Reproduce every line of the listing below character for character, omitting the picture.

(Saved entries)
════════════════════

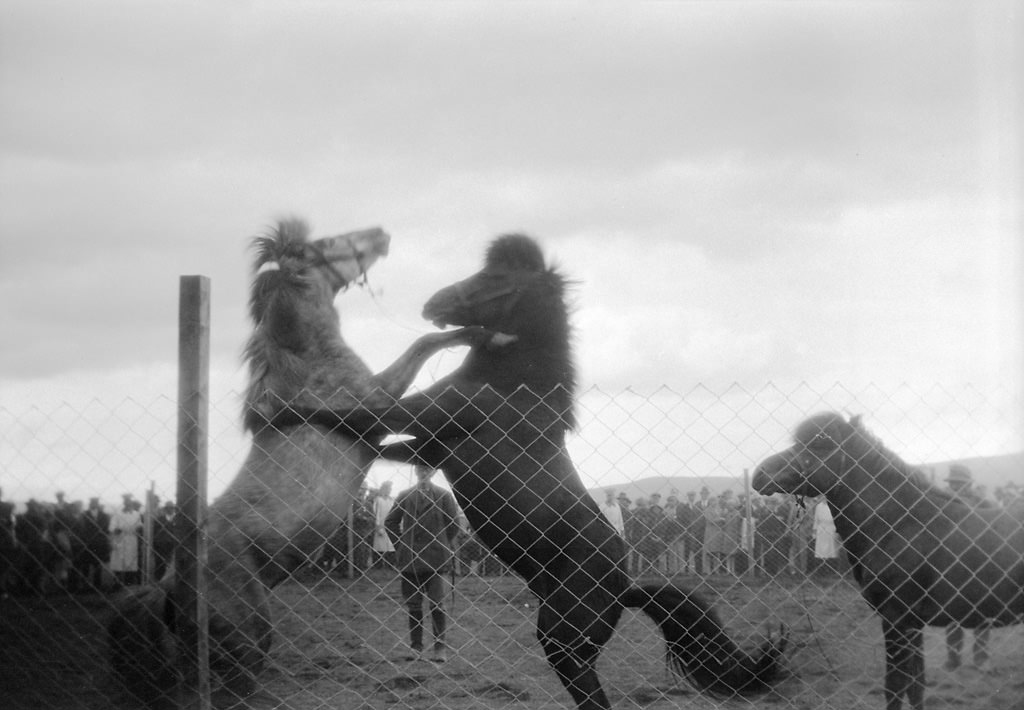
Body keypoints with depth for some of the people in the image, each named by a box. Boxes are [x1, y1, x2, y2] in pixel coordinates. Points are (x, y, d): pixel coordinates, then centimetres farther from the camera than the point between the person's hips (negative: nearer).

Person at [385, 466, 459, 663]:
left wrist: (443, 546, 5)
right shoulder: (404, 496, 8)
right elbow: (390, 522, 14)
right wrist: (400, 545, 8)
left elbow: (454, 524, 6)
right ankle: (415, 646, 11)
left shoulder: (443, 495, 3)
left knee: (436, 603, -5)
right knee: (413, 604, 5)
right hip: (409, 558, 2)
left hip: (435, 558, -2)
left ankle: (440, 648, -2)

════════════════════

**Written answer**
Body keypoints with depth for some of the people in the image, each named by a box. Boxes are [x1, y1, x2, y2] in pixel coordinates. Points are (x, y, d): pixel coordinates, then centimetres farther from the camera than the point between the person's hips (negative: nearer).

Person at [385, 466, 459, 663]:
left wrist: (443, 546, 5)
right shoulder: (404, 496, 8)
right elbow: (390, 522, 14)
right wrist: (400, 545, 8)
left elbow: (454, 524, 6)
right ankle: (415, 646, 11)
left shoulder: (443, 495, 3)
left knee: (436, 603, -5)
right knee: (413, 604, 5)
right hip: (409, 558, 2)
left hip: (435, 558, -2)
left ankle: (440, 648, -2)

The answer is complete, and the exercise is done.